**Study text**
::::

Pictures were taken at or near the following caches:
Santa Monica Pier - by GeoCraig
Don't Get Sucked In !! - by Splashman

Profile for Webfoot

4 comments:

Steve Natoli said...

Terrific pictures here.

Paul Myers said...

Thanks Steve. The setting helped tremendously.

P.J. said...

Looks and sounds like an excellent place to go -- not just for caching (though the webcam and virtual would really interest me). I love places like that for photography. Endless possibilities.

A \'lil HooHaa

chaosmanor said...

I'm behind on some of my comments to this blog, but I wanted to comment on this particular post, as it stirs up some interesting thoughts and emotions. I'm not really an ocean person; that's Sharon's bag. She's the one with the B.S. in Zoology; she's the one who wanted to study sharks when she graduated. It didn't work out, but she's never lost her fascination with the ocean. For me, the sea is mysterious and dangerous, and while I can stare at it for long stretches of time, I don't have any great interest in it for its own sake. Which is not to say that I didn't avidly watch every Jacques Cousteau special when I was young :-) And Sharon has manage to inculcate at least a little of her enthusiasm of on me. When we were much younger, we would occasionally go to a tide pool area, and I would basically humor her, letting her wander at will while I followed along at a much slower pace, often stopping just to watch the waves. If she called me over to see some denizen or other, I would make the appropriate comments, but I think she knew that I was doing it because she was jazzed, and I was happy to see her happy. But as time passed, and the girls were born and grew up, and Sharon would teach them about the ocean on our trips, I developed a small appreciation for, and even knowledge about, the ocean. When we go to tide pools now, I'm an active participant, not just a driver and bag holder. And she reciprocates; on hikes, she actively looks for interesting flowers, and her knowledge of names has increased. I guess that's the idea ;-)

::::

**Exercise instructions**
1/ From the blog comments, write out the passage that begins at the words "Pictures were taken" and stops after the words "Paul Myers said...".
2/ According to the blog comments, what degree does Sharon hold?
3/ Translate this sentence from the blog comments into Spanish: "For me, the sea is mysterious and dangerous, and while I can stare at it for long stretches of time, I don't have any great interest in it for its own sake."

::::

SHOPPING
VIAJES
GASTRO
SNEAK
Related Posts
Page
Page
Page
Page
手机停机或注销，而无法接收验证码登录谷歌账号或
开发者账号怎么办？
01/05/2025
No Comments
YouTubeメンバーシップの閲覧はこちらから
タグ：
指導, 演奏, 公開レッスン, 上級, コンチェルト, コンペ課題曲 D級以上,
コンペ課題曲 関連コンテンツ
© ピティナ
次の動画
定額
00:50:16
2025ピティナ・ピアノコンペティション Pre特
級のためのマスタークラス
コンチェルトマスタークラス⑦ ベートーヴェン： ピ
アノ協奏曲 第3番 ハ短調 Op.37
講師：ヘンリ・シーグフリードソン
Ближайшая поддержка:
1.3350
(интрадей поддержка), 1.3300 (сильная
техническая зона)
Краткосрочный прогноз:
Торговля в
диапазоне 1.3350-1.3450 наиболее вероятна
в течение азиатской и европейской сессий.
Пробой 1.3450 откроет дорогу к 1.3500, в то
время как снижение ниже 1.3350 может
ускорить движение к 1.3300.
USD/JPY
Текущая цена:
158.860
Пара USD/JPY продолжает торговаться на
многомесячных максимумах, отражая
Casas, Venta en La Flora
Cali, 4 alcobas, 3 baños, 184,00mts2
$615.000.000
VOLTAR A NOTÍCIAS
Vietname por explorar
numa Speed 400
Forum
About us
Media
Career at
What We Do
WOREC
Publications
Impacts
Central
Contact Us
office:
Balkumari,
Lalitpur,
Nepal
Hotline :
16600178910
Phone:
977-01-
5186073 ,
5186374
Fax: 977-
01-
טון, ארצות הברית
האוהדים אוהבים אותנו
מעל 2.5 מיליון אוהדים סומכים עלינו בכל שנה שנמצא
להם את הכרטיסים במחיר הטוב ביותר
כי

::::

**Results**
1/
Pictures were taken at or near the following caches:
Santa Monica Pier - by GeoCraig
Don't Get Sucked In !! - by Splashman

Profile for Webfoot

4 comments:

Steve Natoli said...

Terrific pictures here.

Paul Myers said...

2/ A B.S. in Zoology.

3/ Para mí, el mar es misterioso y peligroso, y aunque puedo quedarme mirándolo durante largos ratos, no tengo gran interés en él por sí mismo.